UNM Physics & Astronomy Ph.D. student awarded data research opportunity via the DOE-INFN Exchange Fellowship

June 3, 2023 - Trinity Moody

as-pa.jpgJoey Sorenson, a Ph.D. student in the Department of Physics & Astronomy at The University of New Mexico, has been awarded the U.S. Department of Energy and the Istituto Nazionale de Fisica Nucleare (DOE-INFN) Summer Students Exchange Scholarship. He is one of only 11 recipients in 2023.

The DOE and INFN collaborate to promote interactions between student scientists from the United States and Italy. INFN is an organization that is well-known globally for promoting basic scientific research, and has close ties with DOE in many areas of interest, such as particle physics.

Sorenson will travel to Genoa, Italy, in September and October 2023 to work with INFN's Large Hadron Collider (LHC) and ATLAS group. He will be involved in the assembly and testing of 3D modules, developing a system test for module electrical qualification on a support structure, and optimizing the mechanical and thermal qualification of the support structure.
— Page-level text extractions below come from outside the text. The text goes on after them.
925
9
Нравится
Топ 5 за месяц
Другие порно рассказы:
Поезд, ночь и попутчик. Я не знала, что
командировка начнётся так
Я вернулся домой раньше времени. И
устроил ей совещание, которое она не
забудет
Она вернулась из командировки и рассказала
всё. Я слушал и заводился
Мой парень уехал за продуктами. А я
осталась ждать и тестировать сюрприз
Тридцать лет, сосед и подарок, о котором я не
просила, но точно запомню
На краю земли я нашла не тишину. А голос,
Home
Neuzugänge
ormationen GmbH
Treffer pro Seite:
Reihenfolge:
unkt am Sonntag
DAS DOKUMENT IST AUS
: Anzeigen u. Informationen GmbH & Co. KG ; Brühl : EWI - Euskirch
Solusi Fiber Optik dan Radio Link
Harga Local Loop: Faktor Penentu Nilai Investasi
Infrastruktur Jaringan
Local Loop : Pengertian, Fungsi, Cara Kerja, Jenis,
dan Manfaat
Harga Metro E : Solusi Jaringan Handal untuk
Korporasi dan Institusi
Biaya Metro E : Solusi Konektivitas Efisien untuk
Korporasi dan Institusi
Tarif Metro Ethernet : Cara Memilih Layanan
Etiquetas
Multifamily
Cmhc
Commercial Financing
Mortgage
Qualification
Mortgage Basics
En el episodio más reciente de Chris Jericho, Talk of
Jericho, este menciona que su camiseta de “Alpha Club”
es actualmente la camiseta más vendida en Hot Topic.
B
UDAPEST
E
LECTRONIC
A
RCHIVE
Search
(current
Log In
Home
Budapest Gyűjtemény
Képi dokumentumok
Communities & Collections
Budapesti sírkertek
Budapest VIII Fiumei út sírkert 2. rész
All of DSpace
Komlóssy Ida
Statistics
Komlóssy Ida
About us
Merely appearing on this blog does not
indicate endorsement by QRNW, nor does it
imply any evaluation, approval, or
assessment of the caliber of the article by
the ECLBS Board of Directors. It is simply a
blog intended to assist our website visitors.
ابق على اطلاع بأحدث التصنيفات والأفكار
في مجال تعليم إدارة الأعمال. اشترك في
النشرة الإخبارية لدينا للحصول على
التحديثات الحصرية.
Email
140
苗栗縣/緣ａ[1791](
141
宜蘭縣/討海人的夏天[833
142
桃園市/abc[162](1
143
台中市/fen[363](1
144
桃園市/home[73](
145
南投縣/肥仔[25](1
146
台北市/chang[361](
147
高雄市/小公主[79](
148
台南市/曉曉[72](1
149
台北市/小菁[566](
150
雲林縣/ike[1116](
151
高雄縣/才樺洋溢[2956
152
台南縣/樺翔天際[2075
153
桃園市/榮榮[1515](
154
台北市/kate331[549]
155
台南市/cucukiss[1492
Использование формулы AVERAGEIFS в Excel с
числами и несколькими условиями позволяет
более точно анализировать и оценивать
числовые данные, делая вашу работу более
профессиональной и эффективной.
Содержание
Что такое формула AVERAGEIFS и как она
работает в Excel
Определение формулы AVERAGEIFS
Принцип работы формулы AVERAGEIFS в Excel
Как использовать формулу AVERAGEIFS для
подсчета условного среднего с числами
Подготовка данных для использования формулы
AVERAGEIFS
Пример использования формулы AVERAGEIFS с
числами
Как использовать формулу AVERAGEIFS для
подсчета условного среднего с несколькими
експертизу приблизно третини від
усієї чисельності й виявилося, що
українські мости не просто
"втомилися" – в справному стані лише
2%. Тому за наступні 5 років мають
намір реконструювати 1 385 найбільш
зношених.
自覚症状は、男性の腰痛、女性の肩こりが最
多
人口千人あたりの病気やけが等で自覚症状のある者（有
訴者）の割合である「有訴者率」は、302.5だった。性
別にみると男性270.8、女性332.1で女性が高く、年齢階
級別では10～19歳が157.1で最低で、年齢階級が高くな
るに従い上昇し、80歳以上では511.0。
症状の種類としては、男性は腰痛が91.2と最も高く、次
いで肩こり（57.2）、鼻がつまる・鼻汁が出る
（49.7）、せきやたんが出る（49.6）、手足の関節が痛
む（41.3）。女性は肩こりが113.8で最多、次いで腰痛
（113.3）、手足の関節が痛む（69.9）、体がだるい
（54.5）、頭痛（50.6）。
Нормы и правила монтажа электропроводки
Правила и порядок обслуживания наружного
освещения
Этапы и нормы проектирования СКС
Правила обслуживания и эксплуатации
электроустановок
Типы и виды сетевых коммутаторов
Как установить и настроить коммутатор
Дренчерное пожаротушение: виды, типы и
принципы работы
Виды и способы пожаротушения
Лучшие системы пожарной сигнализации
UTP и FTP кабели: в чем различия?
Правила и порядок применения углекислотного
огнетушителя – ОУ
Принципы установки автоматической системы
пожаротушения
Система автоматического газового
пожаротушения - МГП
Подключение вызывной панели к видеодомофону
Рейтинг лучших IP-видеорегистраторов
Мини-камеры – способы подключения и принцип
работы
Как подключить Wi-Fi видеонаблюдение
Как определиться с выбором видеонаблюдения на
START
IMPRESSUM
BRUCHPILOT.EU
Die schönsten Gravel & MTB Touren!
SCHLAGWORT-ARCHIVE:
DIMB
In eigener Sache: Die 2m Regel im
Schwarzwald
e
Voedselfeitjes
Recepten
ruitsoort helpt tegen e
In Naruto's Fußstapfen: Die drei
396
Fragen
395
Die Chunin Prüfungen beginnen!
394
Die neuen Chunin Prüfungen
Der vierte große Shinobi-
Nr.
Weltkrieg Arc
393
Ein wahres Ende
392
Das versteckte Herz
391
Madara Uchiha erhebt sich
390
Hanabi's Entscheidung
Sorenson is using ATLAS data to search for physics processes beyond the Standard Model and developing new detectors for particle tracking. Analyzing the recorded particle collision events resulting from the LHC requires complex data-acquisition and computing systems.

ATLAS is one of two general-purpose detectors in the LHC. Weighing in at 7,000 tons, ATLAS detector is the largest volume particle detector ever constructed. The European Council for Nuclear Research houses ATLAS in an underground cavern near the small village of Meyrin, Switzerland. More than 5,500 scientists from 245 institutes in 42 countries work on the ATLAS experiment.